3.7. Plasma AVP in Turner syndrome patients are lower than in normals

Our data from 1X mice suggested dysregulation of the Avp gene. We tested this hypothesis in patients with Turner syndrome. Enzyme-linked immunosorbant assays (ELISAs) for OXT and AVP in plasma from Turner syndrome and control patients showed a small, but significant, difference in AVP (but not OXT) levels (p < 0.05; Fig. 5A and B). The majority of the Turner patients were receiving either estradiol and/or growth hormone supplement. Because these treatments could alter Avp expression, we asked if AVP plasma levels were different between the Turner syndrome patients receiving estradiol treatment (N = 5, 2 of which were also receiving GH), GH treatment alone (N = 6), or no treatment (N = 3). In addition, one of the control patients was receiving estradiol. Although numbers were small for each subgroup, no differences were found in AVP levels between treatments (data not shown).

Fig. 5.

Fig. 5

Open in a new tab

Plasma levels of vasopressin (AVP) and oxytocin (OXT) in controls and patients with Turner syndrome. Mean levels are denoted with horizontal bars. Each dot represents an individual. (A) Levels of vasopressin (pg/ml) in plasma. (B) Concentrations of oxytocin (pg/ml) in plasma. TS, N = 14; Cont, N = 6. * Significant difference p < 0.05.

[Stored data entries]
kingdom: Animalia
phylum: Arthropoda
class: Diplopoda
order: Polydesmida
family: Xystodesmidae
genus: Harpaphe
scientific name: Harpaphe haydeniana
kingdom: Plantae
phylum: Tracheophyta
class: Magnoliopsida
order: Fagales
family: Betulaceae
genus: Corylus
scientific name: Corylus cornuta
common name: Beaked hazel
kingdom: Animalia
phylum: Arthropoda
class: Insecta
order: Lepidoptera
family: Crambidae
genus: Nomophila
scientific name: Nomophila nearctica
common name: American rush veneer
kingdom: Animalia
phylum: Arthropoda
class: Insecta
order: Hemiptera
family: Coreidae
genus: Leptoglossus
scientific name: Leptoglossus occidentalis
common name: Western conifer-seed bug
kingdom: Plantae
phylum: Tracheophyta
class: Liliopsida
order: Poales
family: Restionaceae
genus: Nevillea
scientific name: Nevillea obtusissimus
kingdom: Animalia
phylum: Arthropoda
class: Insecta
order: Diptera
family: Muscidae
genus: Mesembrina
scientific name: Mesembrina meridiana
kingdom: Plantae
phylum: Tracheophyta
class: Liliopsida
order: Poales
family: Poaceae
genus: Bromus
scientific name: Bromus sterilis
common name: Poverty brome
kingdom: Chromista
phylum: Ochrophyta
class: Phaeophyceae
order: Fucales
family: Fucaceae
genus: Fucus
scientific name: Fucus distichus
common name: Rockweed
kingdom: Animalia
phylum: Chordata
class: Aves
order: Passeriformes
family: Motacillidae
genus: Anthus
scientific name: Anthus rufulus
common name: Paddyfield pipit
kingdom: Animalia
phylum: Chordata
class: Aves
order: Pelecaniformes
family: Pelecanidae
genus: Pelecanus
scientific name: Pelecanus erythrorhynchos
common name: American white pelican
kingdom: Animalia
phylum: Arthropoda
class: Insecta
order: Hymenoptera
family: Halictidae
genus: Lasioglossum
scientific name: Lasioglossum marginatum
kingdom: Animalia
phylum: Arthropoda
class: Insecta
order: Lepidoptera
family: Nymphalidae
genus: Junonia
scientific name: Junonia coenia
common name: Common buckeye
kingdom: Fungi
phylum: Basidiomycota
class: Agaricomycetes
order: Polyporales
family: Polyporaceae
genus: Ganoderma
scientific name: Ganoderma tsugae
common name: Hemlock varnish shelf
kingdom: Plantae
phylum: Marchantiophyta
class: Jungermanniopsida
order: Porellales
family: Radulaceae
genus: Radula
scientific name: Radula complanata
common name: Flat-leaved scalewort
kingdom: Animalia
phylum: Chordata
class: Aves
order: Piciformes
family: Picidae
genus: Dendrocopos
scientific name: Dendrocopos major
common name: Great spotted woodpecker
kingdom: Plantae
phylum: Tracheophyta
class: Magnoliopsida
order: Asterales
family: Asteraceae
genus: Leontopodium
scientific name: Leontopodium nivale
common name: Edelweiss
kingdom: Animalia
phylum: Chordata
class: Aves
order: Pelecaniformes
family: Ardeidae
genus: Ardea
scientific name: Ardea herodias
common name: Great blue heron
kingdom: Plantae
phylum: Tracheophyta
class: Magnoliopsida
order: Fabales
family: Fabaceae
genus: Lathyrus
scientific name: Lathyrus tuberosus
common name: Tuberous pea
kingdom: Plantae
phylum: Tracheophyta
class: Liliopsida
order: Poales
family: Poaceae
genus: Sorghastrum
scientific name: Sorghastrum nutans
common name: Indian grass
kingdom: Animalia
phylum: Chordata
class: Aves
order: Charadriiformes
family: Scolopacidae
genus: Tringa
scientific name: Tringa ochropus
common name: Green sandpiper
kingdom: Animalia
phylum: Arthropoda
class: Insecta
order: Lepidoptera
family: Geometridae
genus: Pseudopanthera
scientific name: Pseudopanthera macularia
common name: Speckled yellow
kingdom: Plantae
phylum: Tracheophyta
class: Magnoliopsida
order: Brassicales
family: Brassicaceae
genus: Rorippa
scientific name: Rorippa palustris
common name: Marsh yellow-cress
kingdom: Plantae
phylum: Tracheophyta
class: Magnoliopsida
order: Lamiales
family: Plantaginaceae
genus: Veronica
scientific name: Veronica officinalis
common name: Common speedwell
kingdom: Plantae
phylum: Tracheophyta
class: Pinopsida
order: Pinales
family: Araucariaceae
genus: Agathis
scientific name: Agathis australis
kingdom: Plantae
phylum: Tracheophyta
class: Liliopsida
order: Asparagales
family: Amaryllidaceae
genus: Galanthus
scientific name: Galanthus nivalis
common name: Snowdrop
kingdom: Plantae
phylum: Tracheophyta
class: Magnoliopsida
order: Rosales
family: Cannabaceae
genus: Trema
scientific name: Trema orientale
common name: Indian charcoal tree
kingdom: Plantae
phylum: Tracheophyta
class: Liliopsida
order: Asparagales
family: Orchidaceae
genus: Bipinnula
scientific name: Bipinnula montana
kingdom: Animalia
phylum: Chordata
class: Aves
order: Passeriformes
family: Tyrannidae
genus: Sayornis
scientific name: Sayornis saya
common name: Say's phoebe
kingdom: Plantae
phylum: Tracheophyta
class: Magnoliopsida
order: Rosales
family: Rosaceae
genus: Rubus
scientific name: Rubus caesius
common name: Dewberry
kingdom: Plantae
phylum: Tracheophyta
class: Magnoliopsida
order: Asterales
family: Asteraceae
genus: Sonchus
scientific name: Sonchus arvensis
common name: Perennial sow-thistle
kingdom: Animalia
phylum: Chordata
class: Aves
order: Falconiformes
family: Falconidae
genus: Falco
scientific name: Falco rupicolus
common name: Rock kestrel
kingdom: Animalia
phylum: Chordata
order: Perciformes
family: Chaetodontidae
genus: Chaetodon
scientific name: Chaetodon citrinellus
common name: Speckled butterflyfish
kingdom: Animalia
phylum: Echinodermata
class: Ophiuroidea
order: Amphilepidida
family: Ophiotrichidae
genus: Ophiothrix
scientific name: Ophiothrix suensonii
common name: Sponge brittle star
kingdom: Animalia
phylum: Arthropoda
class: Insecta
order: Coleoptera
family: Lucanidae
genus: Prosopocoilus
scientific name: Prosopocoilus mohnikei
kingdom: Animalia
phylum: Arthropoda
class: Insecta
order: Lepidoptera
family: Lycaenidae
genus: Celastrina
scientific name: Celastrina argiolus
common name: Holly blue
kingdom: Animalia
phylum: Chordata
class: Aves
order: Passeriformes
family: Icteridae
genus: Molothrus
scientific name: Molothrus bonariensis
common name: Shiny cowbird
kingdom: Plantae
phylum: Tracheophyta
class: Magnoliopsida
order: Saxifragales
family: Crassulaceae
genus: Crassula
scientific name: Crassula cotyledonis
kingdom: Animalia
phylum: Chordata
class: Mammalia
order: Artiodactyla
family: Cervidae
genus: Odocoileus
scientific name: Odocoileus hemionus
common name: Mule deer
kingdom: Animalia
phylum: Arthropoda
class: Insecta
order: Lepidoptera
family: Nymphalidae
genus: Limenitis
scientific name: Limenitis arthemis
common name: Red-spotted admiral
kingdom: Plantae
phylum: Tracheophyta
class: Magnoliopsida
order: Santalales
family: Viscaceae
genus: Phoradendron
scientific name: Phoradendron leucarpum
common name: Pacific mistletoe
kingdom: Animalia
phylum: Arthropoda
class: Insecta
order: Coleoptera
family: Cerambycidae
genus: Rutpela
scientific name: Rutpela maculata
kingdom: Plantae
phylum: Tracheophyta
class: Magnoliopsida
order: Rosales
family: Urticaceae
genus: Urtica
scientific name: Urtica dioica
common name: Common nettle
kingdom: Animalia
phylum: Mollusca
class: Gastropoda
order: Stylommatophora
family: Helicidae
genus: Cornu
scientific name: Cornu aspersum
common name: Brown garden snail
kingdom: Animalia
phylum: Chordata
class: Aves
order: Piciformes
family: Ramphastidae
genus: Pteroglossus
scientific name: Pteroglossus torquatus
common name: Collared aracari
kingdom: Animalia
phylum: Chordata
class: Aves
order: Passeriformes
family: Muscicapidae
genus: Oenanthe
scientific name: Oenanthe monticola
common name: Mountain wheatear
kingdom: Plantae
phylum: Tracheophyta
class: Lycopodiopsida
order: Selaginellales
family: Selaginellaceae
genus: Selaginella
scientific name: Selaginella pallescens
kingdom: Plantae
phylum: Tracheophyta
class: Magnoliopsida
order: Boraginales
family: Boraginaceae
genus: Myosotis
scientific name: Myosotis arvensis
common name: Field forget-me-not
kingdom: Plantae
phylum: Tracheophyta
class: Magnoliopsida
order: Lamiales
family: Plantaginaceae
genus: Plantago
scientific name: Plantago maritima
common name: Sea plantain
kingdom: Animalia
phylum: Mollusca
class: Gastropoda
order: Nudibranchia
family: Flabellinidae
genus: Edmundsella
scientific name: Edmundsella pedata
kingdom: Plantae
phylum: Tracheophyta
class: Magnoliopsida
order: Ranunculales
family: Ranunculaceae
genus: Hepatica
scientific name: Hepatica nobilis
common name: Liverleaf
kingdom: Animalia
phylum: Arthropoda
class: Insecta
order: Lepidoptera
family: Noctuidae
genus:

Questions on the material:
[A] For the passage on plasma AVP in Turner syndrome, decide whether each statement agrees with it: (i) Turner syndrome patients and controls differed in OXT levels but not in AVP levels; (ii) five of the Turner syndrome patients were receiving estradiol treatment; (iii) AVP levels differed between the treatment subgroups. Answer yes or no for each and quote the words of the passage that decide it.
[B] Continue the passage on plasma AVP in Turner syndrome from the point where it stops.

Answers to the problems:
[A]
(i) No: "showed a small, but significant, difference in AVP (but not OXT) levels"
(ii) Yes: "receiving estradiol treatment (N = 5, 2 of which were also receiving GH)"
(iii) No: "no differences were found in AVP levels between treatments"

[B]
4. Discussion

Here we report that, regardless of gonadal sex or numbers of sex chromosomes, 1X juvenile mice display less social behavior than 2X mice. Social behaviors are inherently complex, and can also be influenced by environmental factors such as litter composition (Yang et al., 2011), or the testing environment (Cox and Rissman, 2011); therefore, we assessed various aspects of social behavior. Our results indicate that reduced social interest in 1X mice may be due to increased anxiety levels, as measured by the reduced time spent by 2X mice in the distal portion of the open arms of the EPM. The distal portion is the most open part of the maze and least “secure” since it is furthest from the middle.

These results in juveniles are consistent with the limited data on social behavior in adult mice in this same line, and other models of sex chromosome aneuploidy. Adult male XXY mice which are true aneuploids (from a different cross than the one used here) showed more social interest in a social preference task as compared to XY males (Liu et al., 2010), and adult 1X and XO females both spent less time in the open arms of an EPM compared to 2X females (Isles et al., 2004). Genetic sex also affects the expression of genes involved in anxiety and depressive behaviors (Seney et al., 2013). Combined with our present results in juvenile mice, these findings suggest that the increased anxiety-like behavior seen in 1X mice develops prior to puberty and is stable into adulthood. While we cannot rule out the possibility that gonadal steroid levels could differ in utero between 1X and 2X mice (particularly in males), observations from our lab indicate that steroid hormone levels do not differ in 2X versus 1X juvenile (PN21) mice, suggesting that activational hormones are not responsible for behavioral differences (Bonthuis and Rissman, 2013).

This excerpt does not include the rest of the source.